### [TASK INSTRUCTIONS]
Wherever a line in the records below contains "anchor", copy that line.
======
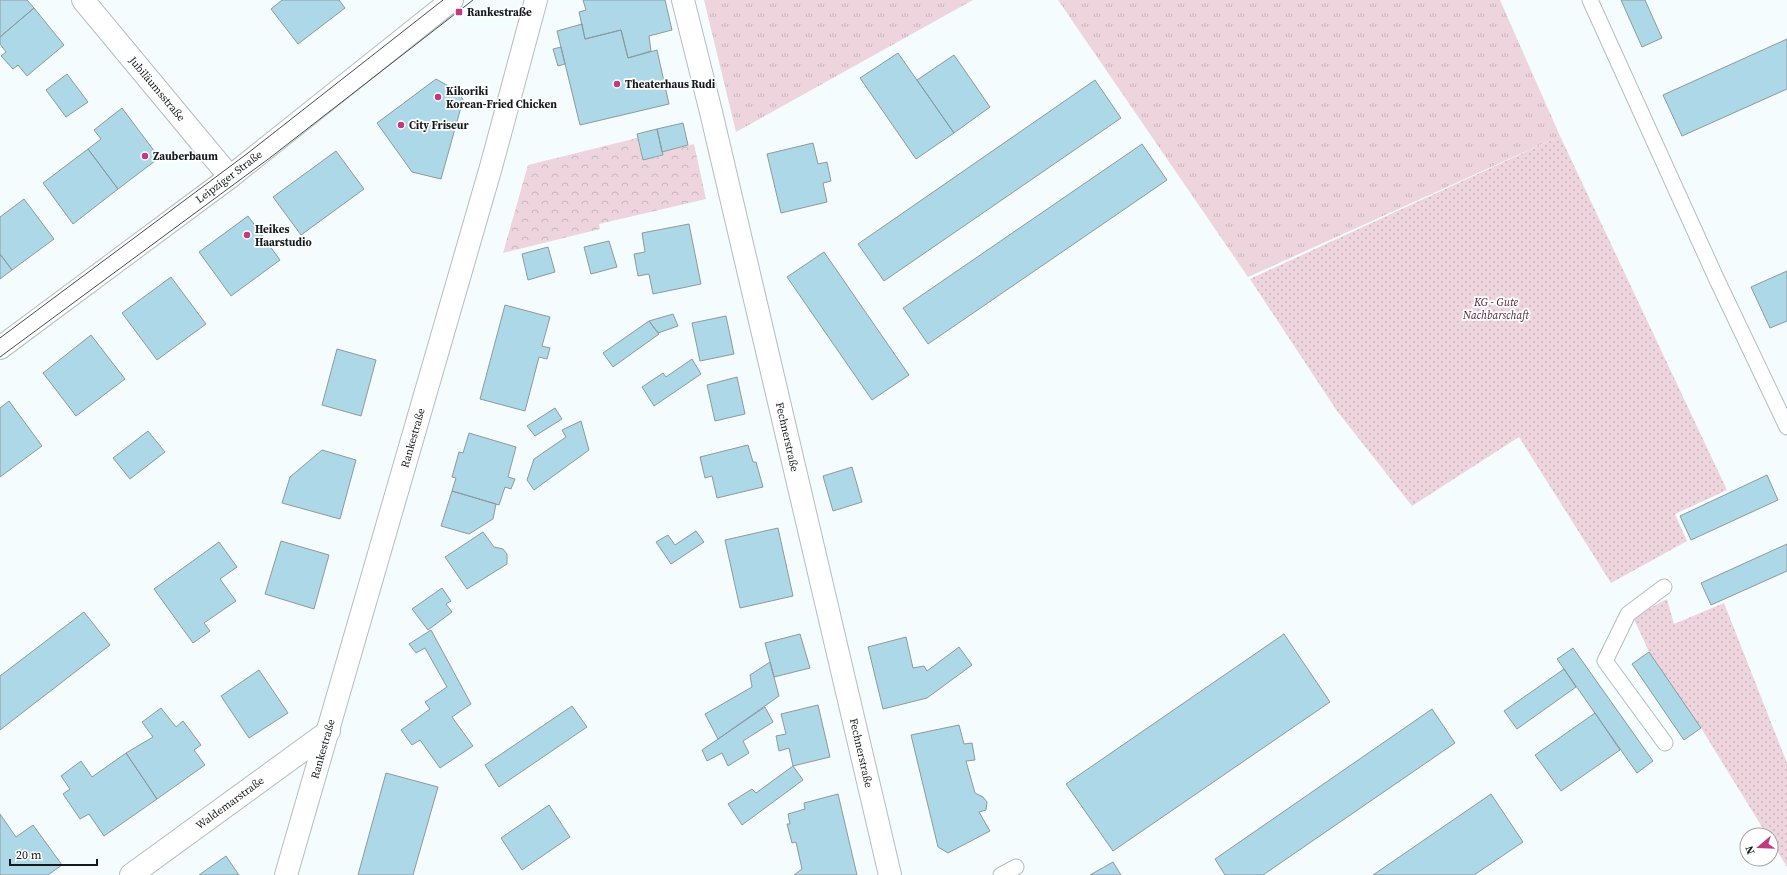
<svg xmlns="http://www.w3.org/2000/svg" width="1787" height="875" viewBox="0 0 1787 875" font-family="'Source Serif 4',serif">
	<defs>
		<pattern id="grass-tufts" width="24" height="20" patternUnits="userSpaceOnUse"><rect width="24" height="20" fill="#edd4dd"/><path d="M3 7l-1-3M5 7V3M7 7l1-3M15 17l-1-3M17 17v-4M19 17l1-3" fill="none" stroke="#cab5bd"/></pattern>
		<pattern id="park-crowns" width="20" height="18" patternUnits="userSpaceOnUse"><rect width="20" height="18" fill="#edd4dd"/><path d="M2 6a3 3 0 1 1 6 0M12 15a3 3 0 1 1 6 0" fill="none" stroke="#cab5bd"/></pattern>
		<pattern id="garden-dots" width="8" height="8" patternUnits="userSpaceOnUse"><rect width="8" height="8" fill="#edd4dd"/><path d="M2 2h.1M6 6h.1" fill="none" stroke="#cab5bd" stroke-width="1.8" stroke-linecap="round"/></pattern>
	</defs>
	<rect width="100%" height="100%" fill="#f5fcfe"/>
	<path fill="url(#grass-tufts)" d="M 704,0 L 973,0 L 736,132 Z
		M 1058,0 L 1500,0 L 1560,136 L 1248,277 Z"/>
	<path fill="url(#park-crowns)" d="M 637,138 L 643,160 L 663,156 L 662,152 L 694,144 L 706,199 L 599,224 L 600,229 L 503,253 L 528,165 Z"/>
	<path fill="url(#garden-dots)" d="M 1560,136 L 1727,490 L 1675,514 L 1687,541 L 1611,583 L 1519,437 L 1412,506 L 1337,411 L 1250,279 Z
		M 1667,599 L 1674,624 L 1724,603 L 1787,763 L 1787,867 L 1771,841 L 1771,835 L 1767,835 L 1701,728 L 1649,652 L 1633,617 Z"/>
	<path fill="#acd8e8" stroke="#8e999d" d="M 0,0 L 27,0 L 34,8 L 0,37 Z
		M 282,0 L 339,0 L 345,8 L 298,44 L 271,9 Z
		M 583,0 L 665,0 L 672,30 L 649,36 L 651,51 L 628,58 L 621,30 L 585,39 L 579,12 L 586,10 Z
		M 1621,0 L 1645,0 L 1662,38 L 1642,47 Z
		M 34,8 L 64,45 L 27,76 L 18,65 L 13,69 L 1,56 L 6,52 L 0,44 L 0,37 Z
		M 582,24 L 585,39 L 621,30 L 628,58 L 657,50 L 669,104 L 580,125 L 557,31 Z
		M 1787,39 L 1787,89 L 1682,136 L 1663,95 Z
		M 561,47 L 565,64 L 558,66 L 553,49 Z
		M 898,53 L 954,133 L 916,159 L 860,78 Z
		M 954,55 L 990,107 L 954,133 L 917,80 Z
		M 67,74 L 88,102 L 66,117 L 46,90 Z
		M 436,79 L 459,92 L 463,100 L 441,179 L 412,172 L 377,123 Z
		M 1095,80 L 1121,118 L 884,281 L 858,244 Z
		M 122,108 L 155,152 L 155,161 L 118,189 L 88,149 L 101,139 L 94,130 Z
		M 683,123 L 688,145 L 662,152 L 657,129 Z
		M 657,129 L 663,155 L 643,160 L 637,134 Z
		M 813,143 L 818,164 L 827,162 L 831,181 L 823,183 L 827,202 L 781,213 L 767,154 Z
		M 1142,144 L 1167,180 L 928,344 L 903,308 Z
		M 88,149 L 118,189 L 73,224 L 43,183 Z
		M 336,151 L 364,189 L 301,235 L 273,197 Z
		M 24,199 L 54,239 L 12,270 L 0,254 L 0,217 Z
		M 248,216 L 280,260 L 231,296 L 199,252 Z
		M 689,224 L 701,284 L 653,294 L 649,274 L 638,276 L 634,254 L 645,252 L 642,233 Z
		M 609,241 L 617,267 L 591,274 L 584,247 Z
		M 548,247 L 555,272 L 528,280 L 522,254 Z
		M 824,252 L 909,375 L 872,400 L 787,277 Z
		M 0,254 L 12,270 L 0,279 Z
		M 1787,271 L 1787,321 L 1770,328 L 1751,287 Z
		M 171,277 L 206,324 L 157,360 L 122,313 Z
		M 505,305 L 550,317 L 542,346 L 550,348 L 547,359 L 539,357 L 525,411 L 480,399 Z
		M 673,314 L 678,326 L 658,333 L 649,321 Z
		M 726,316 L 734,354 L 700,361 L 692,323 Z
		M 649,321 L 659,334 L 613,367 L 603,353 Z
		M 91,335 L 125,379 L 76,416 L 43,373 Z
		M 337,349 L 376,360 L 361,416 L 322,405 Z
		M 692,359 L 701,374 L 654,406 L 642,387 L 663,373 L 666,377 Z
		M 737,377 L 745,414 L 715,421 L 707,385 Z
		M 9,401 L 42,446 L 0,477 L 0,408 Z
		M 555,408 L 562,419 L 535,436 L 527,426 Z
		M 581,421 L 589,450 L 534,490 L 527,480 L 534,459 L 566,437 L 562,430 Z
		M 148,431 L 165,452 L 130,479 L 113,458 Z
		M 469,433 L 516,447 L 508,477 L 515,479 L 511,489 L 505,487 L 499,505 L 452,491 L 456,478 L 452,477 L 459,452 L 463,453 Z
		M 748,445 L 753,462 L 756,462 L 763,487 L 717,498 L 712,476 L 705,478 L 700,457 Z
		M 322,450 L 356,460 L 340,519 L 282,503 L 290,477 Z
		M 852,467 L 862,502 L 833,511 L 823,476 Z
		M 1767,475 L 1778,500 L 1691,540 L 1680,516 Z
		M 452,491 L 496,504 L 493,519 L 469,534 L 441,526 Z
		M 778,528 L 793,596 L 740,608 L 725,540 Z
		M 696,531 L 704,542 L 671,564 L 656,542 L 668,535 L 675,545 Z
		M 483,532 L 494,547 L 503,549 L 507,554 L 507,564 L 467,589 L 445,557 Z
		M 281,541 L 329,555 L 314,609 L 265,594 Z
		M 219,542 L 237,567 L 220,579 L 236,601 L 204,623 L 210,631 L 193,643 L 154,589 Z
		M 1787,544 L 1787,571 L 1711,605 L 1701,583 Z
		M 442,588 L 451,601 L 446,604 L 452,612 L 428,630 L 412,609 Z
		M 84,612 L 110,645 L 0,730 L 0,676 Z
		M 431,630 L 471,704 L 452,717 L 473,746 L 440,768 L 420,740 L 412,745 L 401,730 L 430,709 L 425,702 L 447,687 L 425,648 L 416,653 L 409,644 Z
		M 800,634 L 810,668 L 774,677 L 765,643 Z
		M 1284,634 L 1330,702 L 1113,851 L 1066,784 Z
		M 906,637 L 913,668 L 924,666 L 927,671 L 959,647 L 972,665 L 927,698 L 883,709 L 868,647 Z
		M 1573,648 L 1653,761 L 1637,773 L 1557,659 Z
		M 1649,652 L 1701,728 L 1684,740 L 1632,664 Z
		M 770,662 L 779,696 L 718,739 L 705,714 L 752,687 L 750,675 Z
		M 1564,669 L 1576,687 L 1517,729 L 1504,711 Z
		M 259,670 L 288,713 L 249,738 L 221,696 Z
		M 818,705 L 830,757 L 793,766 L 789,748 L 779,751 L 776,736 L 786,734 L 781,714 Z
		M 572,706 L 587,727 L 499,787 L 485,765 Z
		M 765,707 L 773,722 L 743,741 L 749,753 L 728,766 L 722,753 L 707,761 L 702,750 Z
		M 161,708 L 176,727 L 183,721 L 201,745 L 194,750 L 205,765 L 157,799 L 126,753 L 153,737 L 142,722 Z
		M 1432,709 L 1455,743 L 1263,875 L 1225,875 L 1215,859 Z
		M 1595,713 L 1620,750 L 1561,791 L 1535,755 Z
		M 959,725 L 964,744 L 972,743 L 975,760 L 966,761 L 975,793 L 983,797 L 987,802 L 986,810 L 979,812 L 990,831 L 948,853 L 938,847 L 911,735 Z
		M 126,753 L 157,799 L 104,836 L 89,814 L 80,819 L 63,794 L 70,789 L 61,776 L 81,761 L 92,777 Z
		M 793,766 L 803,780 L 742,825 L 728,804 L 752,789 L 756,793 Z
		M 386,773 L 438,787 L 413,875 L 358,875 Z
		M 838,794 L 857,875 L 794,875 L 802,869 L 796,842 L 792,843 L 787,824 L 790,824 L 788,814 L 805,809 L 804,803 Z
		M 1491,794 L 1523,842 L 1474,875 L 1373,875 Z
		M 549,805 L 570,837 L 522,870 L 501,838 Z
		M 0,814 L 16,837 L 33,825 L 62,865 L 48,875 L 0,875 Z
		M 226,856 L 239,875 L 199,875 Z
		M 1113,862 L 1121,875 L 1090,875 Z"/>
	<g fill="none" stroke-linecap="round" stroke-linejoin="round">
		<g stroke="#b3bdc2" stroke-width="17">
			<path id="service" d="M 1590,0 L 1717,280 L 1787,427
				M 1664,587 L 1628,614 L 1605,661 L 1665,743
				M 1001,875 L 1016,867"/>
		</g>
		<g stroke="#b3bdc2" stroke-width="24">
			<path id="minor" d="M 83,0 L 230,177
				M 683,0 L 711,112 L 890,875
				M 131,875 L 329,731"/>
		</g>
		<g stroke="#b3bdc2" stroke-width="24">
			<path id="tertiary" d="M 286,875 L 491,167 L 536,0"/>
		</g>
		<g stroke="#b3bdc2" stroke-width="24">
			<path id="secondary" d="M 0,348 L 230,177 L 452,0"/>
		</g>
		<use href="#service" stroke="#fff" stroke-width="15"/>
		<use href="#minor" stroke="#fff" stroke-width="22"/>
		<use href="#tertiary" stroke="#fff" stroke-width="22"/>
		<use href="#secondary" stroke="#fff" stroke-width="22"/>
		<path stroke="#494e4f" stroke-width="1" d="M 0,338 L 248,153 L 443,0
			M 0,357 L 271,157 L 473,0"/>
	</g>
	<g fill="#bf3a7e" stroke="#fff" stroke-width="1.5">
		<rect x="455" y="8" width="8" height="8" rx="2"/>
		<circle cx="617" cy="84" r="4"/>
		<circle cx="438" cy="97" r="4"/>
		<circle cx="401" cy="125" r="4"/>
		<circle cx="145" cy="156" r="4"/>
		<circle cx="247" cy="235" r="4"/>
	</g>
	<g text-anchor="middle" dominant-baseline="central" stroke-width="3.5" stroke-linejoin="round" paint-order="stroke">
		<g font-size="11" font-weight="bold" fill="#15191a" stroke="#fff" text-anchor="start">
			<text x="467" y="12">Rankestraße</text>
			<text x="625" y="84">Theaterhaus Rudi</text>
			<text x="446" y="91">Kikoriki<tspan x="446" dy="13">Korean-Fried Chicken</tspan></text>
			<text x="409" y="125">City Friseur</text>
			<text x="153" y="156">Zauberbaum</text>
			<text x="255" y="229">Heikes<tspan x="255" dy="13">Haarstudio</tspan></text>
		</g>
		<g font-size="11" fill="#15191a" stroke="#fff">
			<text transform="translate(157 89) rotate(50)">Jubiläumsstraße</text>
			<text transform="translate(229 177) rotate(-37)">Leipziger Straße</text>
			<text transform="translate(787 437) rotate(77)">Fechnerstraße</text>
			<text transform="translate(413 438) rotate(-74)">Rankestraße</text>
			<text transform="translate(323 749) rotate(-74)">Rankestraße</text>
			<text transform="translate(861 753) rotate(77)">Fechnerstraße</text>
			<text transform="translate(230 803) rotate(-36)">Waldemarstraße</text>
		</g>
		<g font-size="11" font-style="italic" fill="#4e1c33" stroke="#fff">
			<text x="1496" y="302">KG - Gute<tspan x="1496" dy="13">Nachbarschaft</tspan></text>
		</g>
	</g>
	<g transform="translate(1759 847) rotate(251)"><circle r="19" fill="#ffffff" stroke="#a1a3a3"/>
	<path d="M0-3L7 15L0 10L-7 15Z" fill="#bf3a7e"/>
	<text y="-6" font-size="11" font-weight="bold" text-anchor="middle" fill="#15191a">N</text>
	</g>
	<path d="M10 859v6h87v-6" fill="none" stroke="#15191a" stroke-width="2"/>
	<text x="16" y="859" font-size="12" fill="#15191a" stroke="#ffffff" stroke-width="3" paint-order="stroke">20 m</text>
</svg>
======
### [ANSWER TO THIS EXERCISE]
	<g text-anchor="middle" dominant-baseline="central" stroke-width="3.5" stroke-linejoin="round" paint-order="stroke">
		<g font-size="11" font-weight="bold" fill="#15191a" stroke="#fff" text-anchor="start">
	<text y="-6" font-size="11" font-weight="bold" text-anchor="middle" fill="#15191a">N</text>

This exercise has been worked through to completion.